The news we all saw coming…
John Riccitiello has resigned as EA’s CEO, or rather the resignation will be effective as of 30th March 2013.
Not that such news is surprising. Most of us had been expecting this – as ardent fans of gaming, as staunch critics of EA’s business strategies in the last few years and even those who move in financial/stocks circles, the writing had seemingly been on the wall. Since John Riccitiello had taken over, he had presided over one of the worst arcs in the companies history, overseeing a profitability decline and a sharp downturn in the stock market, as well as a marked decline in the quality of its output. After a tumultuous few years for EA – from its issues with BioWare to its recent failings with SimCity and its push to monetise its titles, from the misguided Warfighter to the troubled Origin service, the buck has finally stopped where it should have. As I said previously;
“So why is EA in such a position? Well, earlier this year, investment blog 24/7 Wall Street named the ten CEO’s it thought would – or should – be fired this year. And what do you know? John Riccitiello came in at number five! Hooray! When investment pundits and experts start thinking you’re the weight around a companies neck, then you’ve got a real problem. Not to mention that John Riccitiello has become something of a poster child for the worst excesses of the video game industry. Indeed, most of EA’s woes have happened under his watch, so the buck does invariably stop with him. But EA was doing stupid things before him and will do stupid things long after he is gone unless it takes decisive action to change its image.”

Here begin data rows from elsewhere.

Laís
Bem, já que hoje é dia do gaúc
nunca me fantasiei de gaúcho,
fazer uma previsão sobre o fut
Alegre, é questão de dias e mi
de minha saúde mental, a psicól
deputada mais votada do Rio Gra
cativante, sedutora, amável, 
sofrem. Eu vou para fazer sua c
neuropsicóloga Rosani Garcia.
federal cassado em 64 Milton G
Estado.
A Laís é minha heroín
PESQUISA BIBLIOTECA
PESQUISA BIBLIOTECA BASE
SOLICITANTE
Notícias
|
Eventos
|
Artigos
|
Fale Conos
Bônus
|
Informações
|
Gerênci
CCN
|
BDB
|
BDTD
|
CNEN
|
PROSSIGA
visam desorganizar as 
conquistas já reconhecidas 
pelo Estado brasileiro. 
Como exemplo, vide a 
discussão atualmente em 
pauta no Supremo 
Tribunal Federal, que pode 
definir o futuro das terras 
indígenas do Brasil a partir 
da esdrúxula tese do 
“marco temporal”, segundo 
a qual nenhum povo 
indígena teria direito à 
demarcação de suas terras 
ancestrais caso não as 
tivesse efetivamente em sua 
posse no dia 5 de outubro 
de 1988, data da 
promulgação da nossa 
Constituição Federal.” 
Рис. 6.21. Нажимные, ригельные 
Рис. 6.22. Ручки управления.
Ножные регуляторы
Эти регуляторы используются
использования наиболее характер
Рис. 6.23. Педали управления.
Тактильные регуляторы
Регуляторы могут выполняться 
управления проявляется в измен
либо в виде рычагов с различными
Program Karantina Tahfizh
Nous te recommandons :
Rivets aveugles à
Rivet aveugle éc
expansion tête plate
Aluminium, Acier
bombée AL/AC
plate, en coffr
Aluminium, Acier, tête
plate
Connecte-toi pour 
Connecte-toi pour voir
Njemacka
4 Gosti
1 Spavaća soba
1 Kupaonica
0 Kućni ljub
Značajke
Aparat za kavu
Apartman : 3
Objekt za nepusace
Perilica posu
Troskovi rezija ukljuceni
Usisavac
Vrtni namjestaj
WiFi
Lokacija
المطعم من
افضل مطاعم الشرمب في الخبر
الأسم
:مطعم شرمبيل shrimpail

And therein is a note of caution; John Riccitiello may have been the poster-child for all of EA’s ills, but ultimately it will take more than a new face to really clean it up as a company. However, there is probably some truth that Mr. Riccitiello was responsible for more than his fair share of bad decisions and choices, which have seen EA not only see sales dwindle but also seen it voted as one of the worst companies in America. There is definitely method in the madness of changing the guard and getting a new face on those creaking bones. Whilst it’s visually appealing, let us not forget that it needs more radical reform and change before it can truly say it has shed its past.
John Riccitiello once seemed a humble man; but his colours shone through later with disingenuous comments about how games should be monetised. He once talked about studios controlling their own destiny; something which we’ve rarely seen happen. When he came to the job, EA were pushing new IP such as Mirror’s Edge and Dead Space. We haven’t seen a jot of that spark since. They say absolute power corrupts absolutely; John Riccitiello is perhaps one of the best current examples of this. For all the warmth he brought, it seemed to have been sucked out of him as time went on; he became a parody of himself, his speeches and anecdotes became strange and warped and his one-liners about the state of the industry have gone down much like quips from George W. Bush, as prime examples of an individual who should have run his talks by the PR department first.
On the flipside, I will miss Jim Sterling’s usual image of John Riccitiello. Which was always highly amusing. But no doubt we’ll see more of John Riccitiello in the future – faces like his don’t disappear, they return somewhere else. Like a particularly nasty villain, they never truly die. They just find something new to corrupt.
Farewell John Riccitiello. And bye bye!
I’d say you’ll be missed, but we both know I’d be lying.
Update; EA’s share price rose just shy of 3% on this news, which means that even investors agreed that this is probably a good idea.